§ Task to carry out: From the data underneath, reproduce exactly the stretch that begins at the line with "M640,639L769,667L676,1098L559,1073L557,1069Z" and ends after the line with "M1921,1141L1935,851".

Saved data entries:
::::::

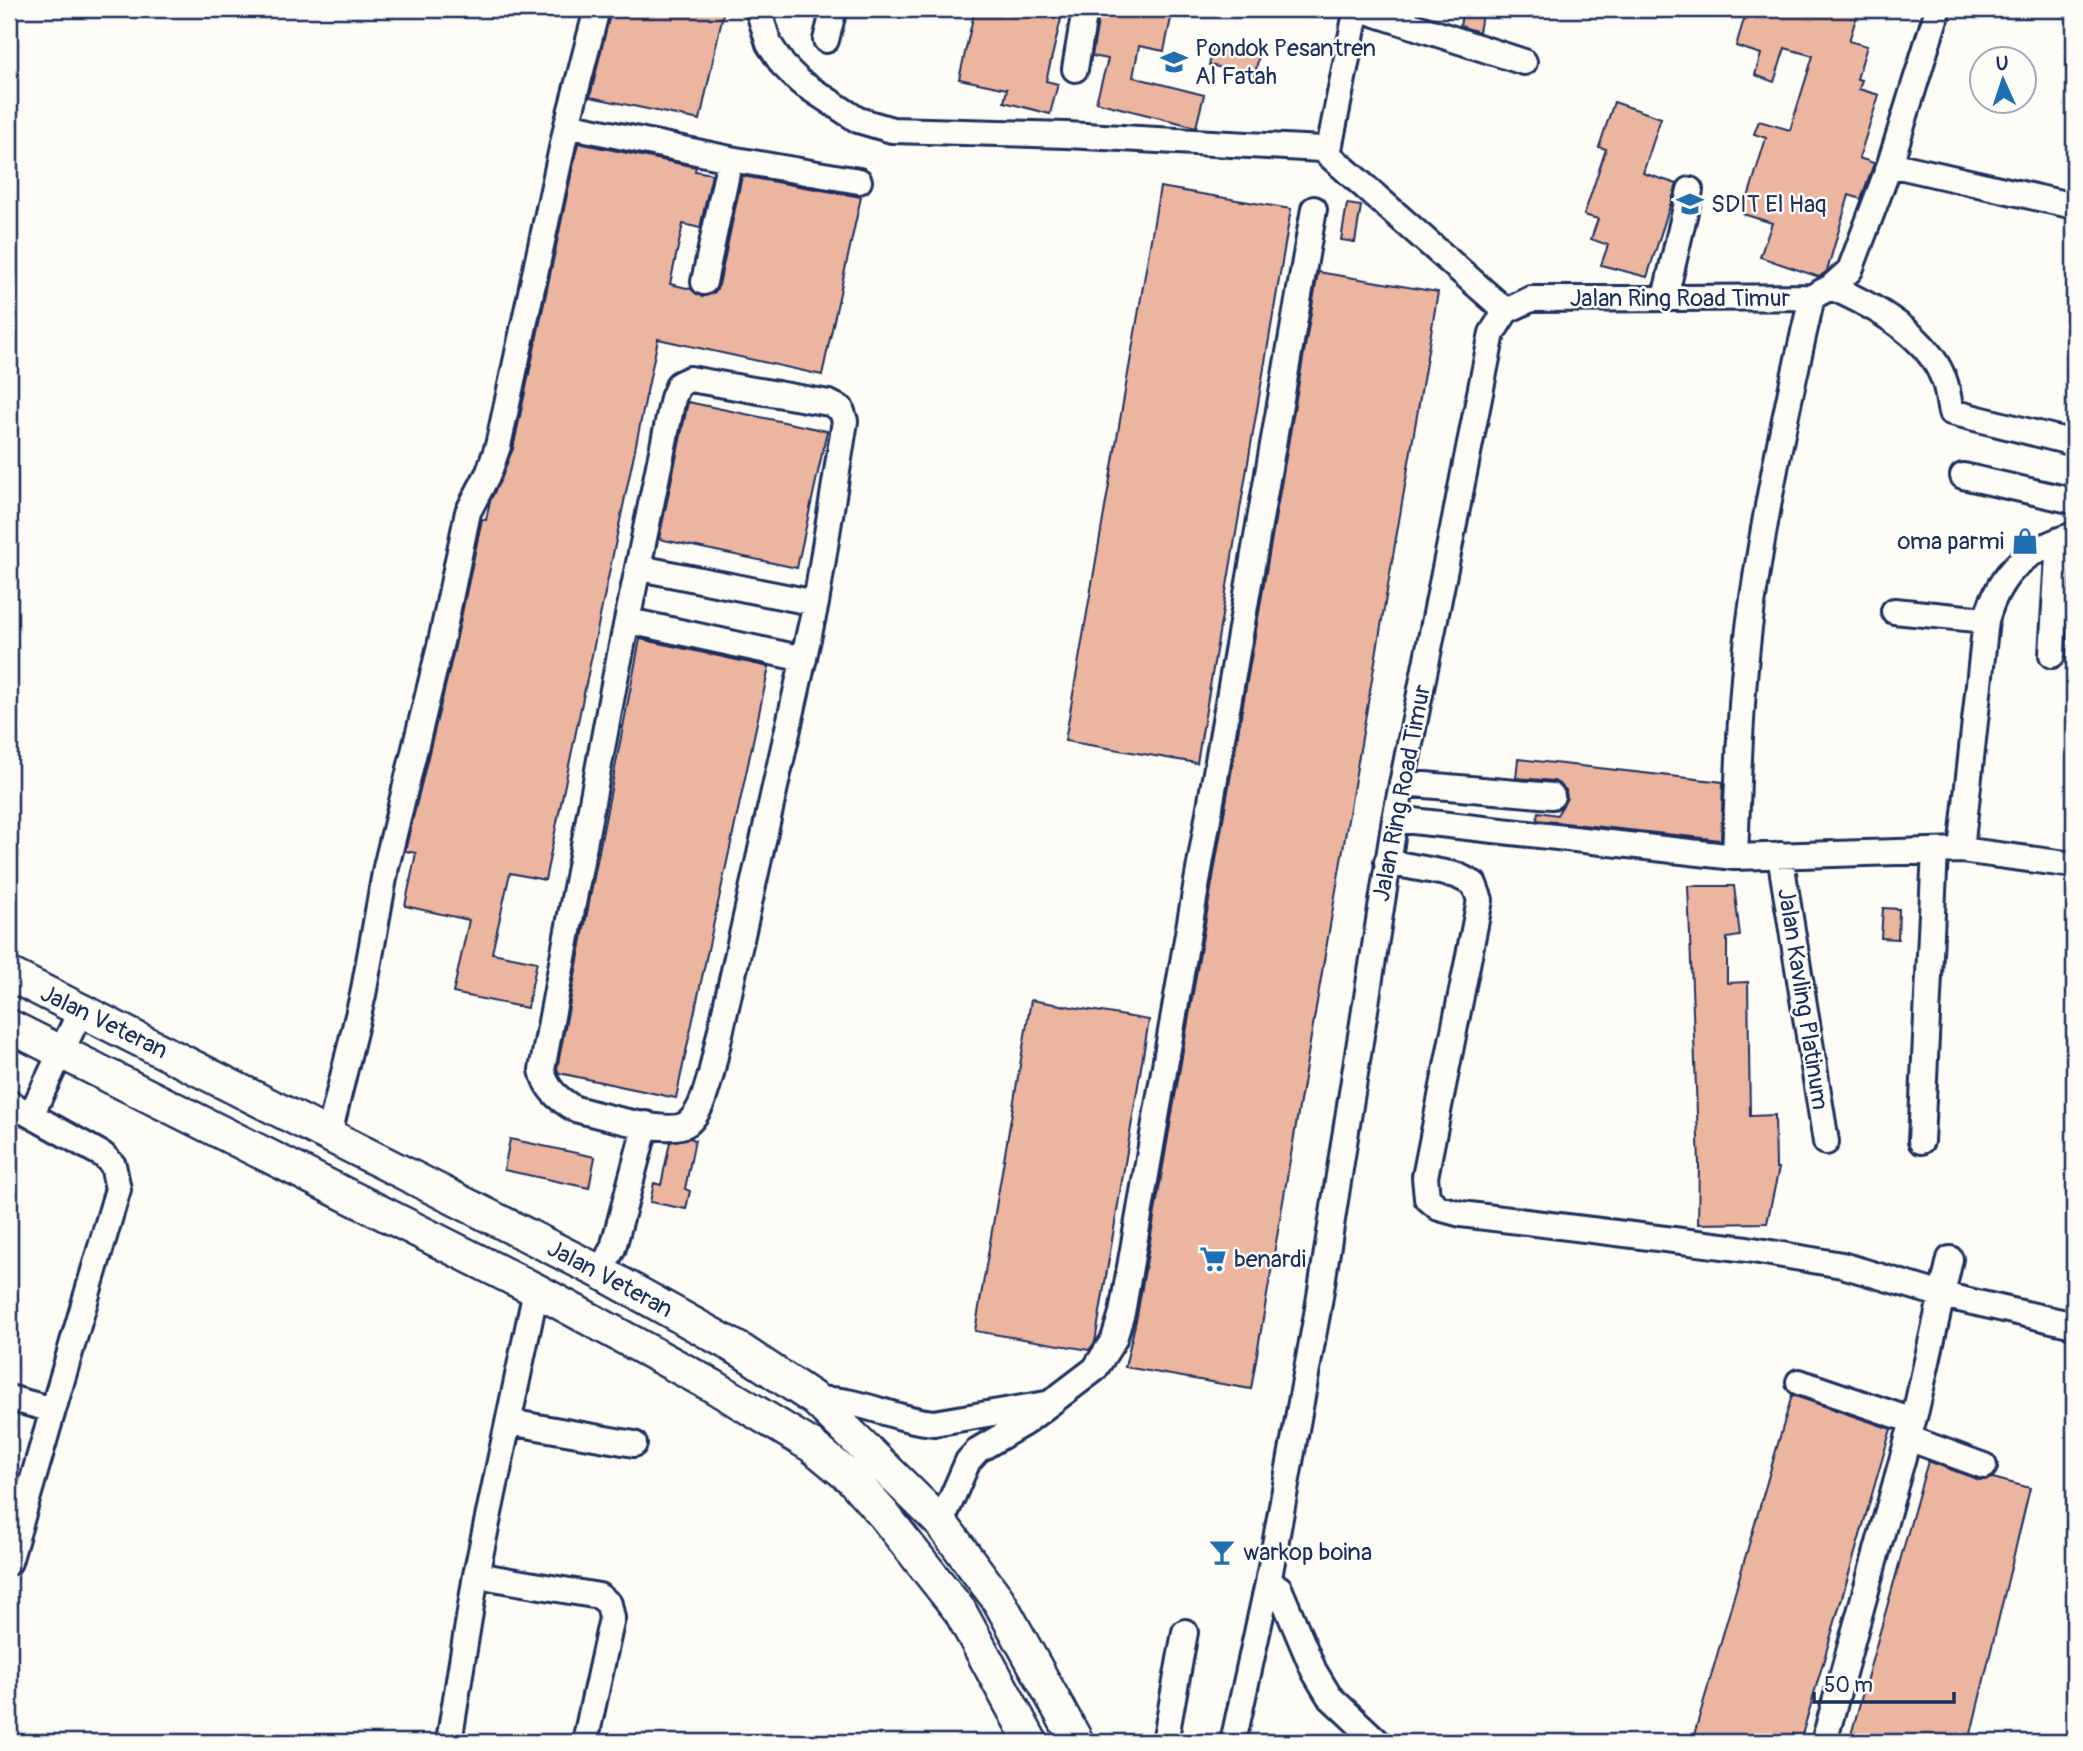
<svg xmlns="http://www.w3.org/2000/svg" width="2083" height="1751" font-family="Pangolin,sans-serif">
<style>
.building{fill:#ebb59f;stroke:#1b2f5e;stroke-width:2}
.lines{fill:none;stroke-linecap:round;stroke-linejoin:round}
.minor-casing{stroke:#1b2f5e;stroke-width:30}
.major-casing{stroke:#1b2f5e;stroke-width:37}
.minor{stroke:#fdfcf7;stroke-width:24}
.major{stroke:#fdfcf7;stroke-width:32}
.labels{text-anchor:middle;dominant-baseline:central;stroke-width:5;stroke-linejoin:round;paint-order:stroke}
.poi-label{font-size:24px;fill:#1b2f5e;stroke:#fdfcf7;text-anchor:start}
.street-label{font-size:24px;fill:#1b2f5e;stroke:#fdfcf7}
</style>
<rect width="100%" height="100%" fill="#fdfcf7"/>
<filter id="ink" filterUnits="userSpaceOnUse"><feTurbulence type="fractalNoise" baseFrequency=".0143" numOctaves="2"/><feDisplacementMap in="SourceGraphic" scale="14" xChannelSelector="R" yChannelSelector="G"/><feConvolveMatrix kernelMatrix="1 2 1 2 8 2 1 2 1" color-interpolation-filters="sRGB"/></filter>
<g filter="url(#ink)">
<path class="building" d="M611,9H724L700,120L590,97Z
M975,9H1020L1061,19L1046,81L1058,84L1050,114L1004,102L1007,89L959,79Z
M1100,9H1173L1164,51L1139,46L1133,77L1204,95L1196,127L1096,102L1108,59L1092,56Z
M1463,9H1483L1479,32L1460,26Z
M1747,9H1859L1849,41L1867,46L1857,79L1862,80L1859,89L1879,95L1859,158L1874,163L1861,199L1849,195L1827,271L1819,277L1760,257L1772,223L1743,214L1766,138L1754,134L1759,121L1790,130L1813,56L1785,48L1774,82L1755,75L1761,54L1736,46Z
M1214,46L1259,55L1255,75L1209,65Z
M1614,102L1661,118L1643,173L1677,184L1647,277L1601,265L1608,245L1591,239L1598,219L1584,215L1606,149L1599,147Z
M578,143L696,167L695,171L712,174L700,228L683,224L670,284L691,289L702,297L715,292L719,285L742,176L861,197L822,375L658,339L545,880L510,873L492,953L537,962L527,1008L453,993L469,920L405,906L416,853L405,851L455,646L482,519L486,520L490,501L513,449Z
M1160,187L1291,209L1197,763L1065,741Z
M1347,204L1361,206L1355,242L1341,240Z
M1318,272L1438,292L1251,1389L1125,1367L1137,1316Z
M688,402L827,431L797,568L659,539Z
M640,639L769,667L676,1098L559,1073L557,1069Z
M1518,759L1723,782L1721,840L1537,820L1538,812L1557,815L1567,798L1566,790L1554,781L1516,778Z
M1688,886H1734L1740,936L1727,938V983L1748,982L1750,1116L1775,1115L1776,1168H1779L1767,1223L1698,1224L1699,1164Z
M1883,908L1899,909L1898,939L1881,938Z
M1031,1000L1149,1020L1095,1342L1089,1350L975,1331Z
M690,1138L695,1140L685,1189L690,1191L686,1209L650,1202L654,1183L661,1185L670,1142Z
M510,1139L595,1157L589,1188L504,1170Z
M1792,1395L1891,1429L1800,1742H1692Z
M1928,1461L1979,1480L1993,1478L2030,1488L1969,1742H1849Z"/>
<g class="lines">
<defs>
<path id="minor" d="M758,9L769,44L783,65L800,82L858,120L892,130L1067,135L1322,149L1506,311
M826,40L834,9
M1075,69L1085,9
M567,125L730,159L859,181
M1328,154L1355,18L1360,12L1367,11L1524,62
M1890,164L2074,206
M704,282L730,159
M1831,287C1870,304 1924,333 1942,375C1948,386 1948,400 1951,412L2074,443
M1665,298L1690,190
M690,379L829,403L841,409L845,421L816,603L711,1074C706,1090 702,1111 688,1123C670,1137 597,1114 575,1109C558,1099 546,1089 542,1070L615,679L673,398L679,384Z
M1963,476L2074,501
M640,568L816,603
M1894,611L1986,620
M629,621L804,659
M2052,655L2059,540
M1402,783L1552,796
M1395,819L1735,857L1961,850L2074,865
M1961,850L1986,620C2000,571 2026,550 2074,535
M1780,855L1826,1142
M1735,857C1738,781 1740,704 1749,628C1763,517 1787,406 1812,297
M1387,862L1456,875L1474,884L1480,900L1425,1177L1427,1198L1439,1208L1461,1214L1747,1249L1842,1265L1942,1295L2074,1325
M9,1103L103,1155L113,1165L118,1189L53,1410L9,1398
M32,1113L81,1010
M329,1134L363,995L386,867L441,642L468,512L489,472L498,446L567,125L597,9
M1921,1141L1935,851
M600,1272L613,1248L646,1124
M1799,1382L1913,1421
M816,1400C858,1397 893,1420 934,1423L1046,1404
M509,1422L634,1444
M1908,1438L1984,1466
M941,1523L968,1461L978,1450L1024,1423L1095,1369L1114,1339L1122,1313L1314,209
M9,1562L53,1410
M476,1575L599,1596L609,1604L612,1618L585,1742
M1268,1583L1279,1588L1314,1671L1329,1696L1378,1742
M449,1742L476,1575L536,1290
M1165,1742L1185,1632
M1233,1742L1268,1583L1318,1309L1395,819L1492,333L1506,311L1531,299L1812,297L1831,287L1850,270L1890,164L1938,9
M1824,1742L1916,1410L1950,1259"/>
<path id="major" d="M9,974L600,1272L742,1351L816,1400L941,1523L999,1601L1077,1742
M9,1026L536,1290L713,1386L812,1446L852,1479L884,1515L960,1611L1031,1742"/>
</defs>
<use href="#minor" class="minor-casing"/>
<use href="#major" class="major-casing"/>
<use href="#minor" class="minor"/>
<use href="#major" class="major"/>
</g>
</g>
<defs>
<symbol id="school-bare" viewBox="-9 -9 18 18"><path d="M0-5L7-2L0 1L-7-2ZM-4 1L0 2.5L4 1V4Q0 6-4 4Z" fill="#1f6fb2" stroke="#fdfcf7" stroke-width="2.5" paint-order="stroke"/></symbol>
<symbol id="shop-bare" viewBox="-9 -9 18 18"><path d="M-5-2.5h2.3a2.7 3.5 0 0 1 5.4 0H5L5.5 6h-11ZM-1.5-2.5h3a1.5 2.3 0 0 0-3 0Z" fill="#1f6fb2" stroke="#fdfcf7" stroke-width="2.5" paint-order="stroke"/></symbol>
<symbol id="supermarket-bare" viewBox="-9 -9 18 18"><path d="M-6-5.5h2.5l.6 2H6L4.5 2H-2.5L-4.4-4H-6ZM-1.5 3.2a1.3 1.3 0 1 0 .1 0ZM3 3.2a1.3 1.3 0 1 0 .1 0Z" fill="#1f6fb2" stroke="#fdfcf7" stroke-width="2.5" paint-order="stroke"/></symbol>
<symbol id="bar-bare" viewBox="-9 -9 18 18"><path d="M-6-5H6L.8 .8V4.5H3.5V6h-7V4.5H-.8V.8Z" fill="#1f6fb2" stroke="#fdfcf7" stroke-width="2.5" paint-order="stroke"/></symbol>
</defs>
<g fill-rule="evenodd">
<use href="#school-bare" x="1155" y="43" width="38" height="38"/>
<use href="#school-bare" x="1671" y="185" width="38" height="38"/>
<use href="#shop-bare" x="2006" y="522" width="38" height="38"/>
<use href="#supermarket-bare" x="1194" y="1240" width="38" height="38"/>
<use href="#bar-bare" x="1203" y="1533" width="38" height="38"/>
</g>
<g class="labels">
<g class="poi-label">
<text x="1195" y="48">Pondok Pesantren<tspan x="1195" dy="28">Al Fatah</tspan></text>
<text x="1711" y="204">SDIT El Haq</text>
<text x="2004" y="541" text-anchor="end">oma parmi</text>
<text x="1234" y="1259">benardi</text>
<text x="1243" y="1552">warkop boina</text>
</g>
<g class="street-label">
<text x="1680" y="298">Jalan Ring Road Timur</text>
<text transform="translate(1402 793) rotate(-79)">Jalan Ring Road Timur</text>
<text transform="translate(1803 999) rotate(81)">Jalan Kavling Platinum</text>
<text transform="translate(104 1022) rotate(26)">Jalan Veteran</text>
<text transform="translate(610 1279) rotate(28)">Jalan Veteran</text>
</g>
</g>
<rect width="2083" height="1751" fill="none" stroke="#fdfcf7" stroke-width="35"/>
<rect x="18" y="18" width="2048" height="1716" fill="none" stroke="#1b2f5e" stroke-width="2.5" filter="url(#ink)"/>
<g transform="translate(2003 80) rotate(357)"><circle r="33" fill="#fdfcf7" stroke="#a3aaba" stroke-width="2"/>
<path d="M0-5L12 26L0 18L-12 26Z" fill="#1f6fb2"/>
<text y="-10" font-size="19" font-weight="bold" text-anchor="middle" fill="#1b2f5e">U</text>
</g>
<path d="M1814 1692v10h140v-10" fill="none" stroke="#1b2f5e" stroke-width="3.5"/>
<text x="1824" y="1692" font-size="21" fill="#1b2f5e" stroke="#fdfcf7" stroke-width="5" paint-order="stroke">50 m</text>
</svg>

::::::

§ Response to the task:
M640,639L769,667L676,1098L559,1073L557,1069Z
M1518,759L1723,782L1721,840L1537,820L1538,812L1557,815L1567,798L1566,790L1554,781L1516,778Z
M1688,886H1734L1740,936L1727,938V983L1748,982L1750,1116L1775,1115L1776,1168H1779L1767,1223L1698,1224L1699,1164Z
M1883,908L1899,909L1898,939L1881,938Z
M1031,1000L1149,1020L1095,1342L1089,1350L975,1331Z
M690,1138L695,1140L685,1189L690,1191L686,1209L650,1202L654,1183L661,1185L670,1142Z
M510,1139L595,1157L589,1188L504,1170Z
M1792,1395L1891,1429L1800,1742H1692Z
M1928,1461L1979,1480L1993,1478L2030,1488L1969,1742H1849Z"/>
<g class="lines">
<defs>
<path id="minor" d="M758,9L769,44L783,65L800,82L858,120L892,130L1067,135L1322,149L1506,311
M826,40L834,9
M1075,69L1085,9
M567,125L730,159L859,181
M1328,154L1355,18L1360,12L1367,11L1524,62
M1890,164L2074,206
M704,282L730,159
M1831,287C1870,304 1924,333 1942,375C1948,386 1948,400 1951,412L2074,443
M1665,298L1690,190
M690,379L829,403L841,409L845,421L816,603L711,1074C706,1090 702,1111 688,1123C670,1137 597,1114 575,1109C558,1099 546,1089 542,1070L615,679L673,398L679,384Z
M1963,476L2074,501
M640,568L816,603
M1894,611L1986,620
M629,621L804,659
M2052,655L2059,540
M1402,783L1552,796
M1395,819L1735,857L1961,850L2074,865
M1961,850L1986,620C2000,571 2026,550 2074,535
M1780,855L1826,1142
M1735,857C1738,781 1740,704 1749,628C1763,517 1787,406 1812,297
M1387,862L1456,875L1474,884L1480,900L1425,1177L1427,1198L1439,1208L1461,1214L1747,1249L1842,1265L1942,1295L2074,1325
M9,1103L103,1155L113,1165L118,1189L53,1410L9,1398
M32,1113L81,1010
M329,1134L363,995L386,867L441,642L468,512L489,472L498,446L567,125L597,9
M1921,1141L1935,851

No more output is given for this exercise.